Bill was the recipient of numerous awards including the Buffalo Challenger Buffalo Citizen Award; Phyllis Wheatley Club, Certificate of Appreciation; Black Educators Association, Community Service Award; Buffalo Urban League, Evans-Young Humanitarian Award and many others. Mr. Gaiter served in many capacities to serve the community. Some of these positions include: Erie County Crisis Center, Board of Directors; City of Buffalo Manpower Planning Advisory Council; Cora P. Maloney, College Advisory Board; St. Augustine's; Board of Directors; Sheehan Memorial Hospital, Board of Directors; Founding Board Member, Architectural and Environmental Planning Traineeship Program at SUNY-Buffalo; and others.

Besides being a community activist, Bill Gaiter was also a political strategist and organized.

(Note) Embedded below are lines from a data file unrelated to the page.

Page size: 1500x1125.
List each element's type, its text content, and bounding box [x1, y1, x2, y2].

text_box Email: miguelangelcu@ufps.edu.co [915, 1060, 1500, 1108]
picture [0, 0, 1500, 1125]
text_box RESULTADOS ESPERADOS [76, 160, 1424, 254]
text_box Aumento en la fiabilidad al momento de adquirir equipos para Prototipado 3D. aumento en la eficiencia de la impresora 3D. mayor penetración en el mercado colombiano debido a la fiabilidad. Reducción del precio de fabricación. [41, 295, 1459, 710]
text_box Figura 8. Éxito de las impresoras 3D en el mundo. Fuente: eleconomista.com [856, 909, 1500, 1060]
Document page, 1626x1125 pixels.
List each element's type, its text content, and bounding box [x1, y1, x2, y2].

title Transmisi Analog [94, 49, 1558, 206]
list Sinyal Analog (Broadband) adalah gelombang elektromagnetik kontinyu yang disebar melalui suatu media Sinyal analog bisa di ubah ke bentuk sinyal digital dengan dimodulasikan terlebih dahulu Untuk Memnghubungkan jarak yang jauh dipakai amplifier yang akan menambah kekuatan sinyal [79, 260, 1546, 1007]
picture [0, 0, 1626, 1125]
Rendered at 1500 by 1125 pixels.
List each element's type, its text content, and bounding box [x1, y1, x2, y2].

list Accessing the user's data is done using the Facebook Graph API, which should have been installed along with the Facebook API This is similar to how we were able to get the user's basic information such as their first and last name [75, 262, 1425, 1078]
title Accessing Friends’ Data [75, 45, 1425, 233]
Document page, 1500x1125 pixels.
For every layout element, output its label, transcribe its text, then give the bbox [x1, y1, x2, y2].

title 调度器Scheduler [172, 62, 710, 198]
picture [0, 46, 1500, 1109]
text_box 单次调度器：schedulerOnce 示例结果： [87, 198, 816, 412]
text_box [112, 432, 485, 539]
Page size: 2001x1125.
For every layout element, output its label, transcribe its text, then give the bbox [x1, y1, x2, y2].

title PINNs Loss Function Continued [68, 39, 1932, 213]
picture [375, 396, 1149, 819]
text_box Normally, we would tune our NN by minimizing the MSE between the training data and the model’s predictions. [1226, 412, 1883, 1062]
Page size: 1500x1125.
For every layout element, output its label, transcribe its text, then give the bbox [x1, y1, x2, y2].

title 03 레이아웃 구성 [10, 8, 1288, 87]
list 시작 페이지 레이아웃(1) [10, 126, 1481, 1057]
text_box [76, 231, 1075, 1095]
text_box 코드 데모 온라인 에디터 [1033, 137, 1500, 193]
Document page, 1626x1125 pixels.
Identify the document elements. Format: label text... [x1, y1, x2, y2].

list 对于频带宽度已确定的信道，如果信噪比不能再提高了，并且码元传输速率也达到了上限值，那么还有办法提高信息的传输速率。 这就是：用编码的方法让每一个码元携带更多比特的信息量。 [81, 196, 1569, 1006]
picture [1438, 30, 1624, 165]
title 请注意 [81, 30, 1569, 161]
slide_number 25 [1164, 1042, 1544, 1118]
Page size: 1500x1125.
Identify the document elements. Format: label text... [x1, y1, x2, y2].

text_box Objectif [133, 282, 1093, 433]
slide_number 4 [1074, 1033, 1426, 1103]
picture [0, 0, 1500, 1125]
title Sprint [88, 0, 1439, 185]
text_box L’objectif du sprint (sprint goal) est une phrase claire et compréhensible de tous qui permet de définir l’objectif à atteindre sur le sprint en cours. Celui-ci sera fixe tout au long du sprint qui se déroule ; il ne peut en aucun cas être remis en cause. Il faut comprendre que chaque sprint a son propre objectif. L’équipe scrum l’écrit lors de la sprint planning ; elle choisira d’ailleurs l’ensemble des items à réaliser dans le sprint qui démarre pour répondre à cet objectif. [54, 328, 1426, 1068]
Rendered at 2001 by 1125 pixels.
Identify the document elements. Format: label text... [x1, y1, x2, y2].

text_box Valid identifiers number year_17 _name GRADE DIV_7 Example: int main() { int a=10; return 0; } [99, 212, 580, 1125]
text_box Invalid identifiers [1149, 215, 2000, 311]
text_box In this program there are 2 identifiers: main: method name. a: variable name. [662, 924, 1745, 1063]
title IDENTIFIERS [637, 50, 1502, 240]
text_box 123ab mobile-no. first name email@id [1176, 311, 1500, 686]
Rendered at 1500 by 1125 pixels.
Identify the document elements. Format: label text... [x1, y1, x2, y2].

He was the Field Operations Coordinator in 1977 when Deputy Speaker Arthur O. Eve ran for Mayor of Buffalo. He coordinated a massive Voter Registration Campaign which registered a record 10,000 new voters. The Democratic primary turnout for that historic election was a startling 81%. That was the highest turnout in the history of the Northeast. He also put forth the same effort for Wilbur Trammel and George K. Arthur when they ran for Mayor.

Ever giving of himself, Gaiter passed on his wisdom and experience to the next generation through his work as an Instructor at the Cora P. Maloney College at the State University of New York in Buffalo. He taught a course on Social and Political Organizing.

Finally, in later life, a man's value can be judged by how is old adversaries view him, whether they still are ready to still contest him or if they have found what the man has fought for proved to be right. In Bill Gaiter's case, his adversaries learned that what he stood for was correct and what he struggled for was righteous. This was obvious by the many awards he received over the years, such as the Buffalo News "Man of the Year" Award.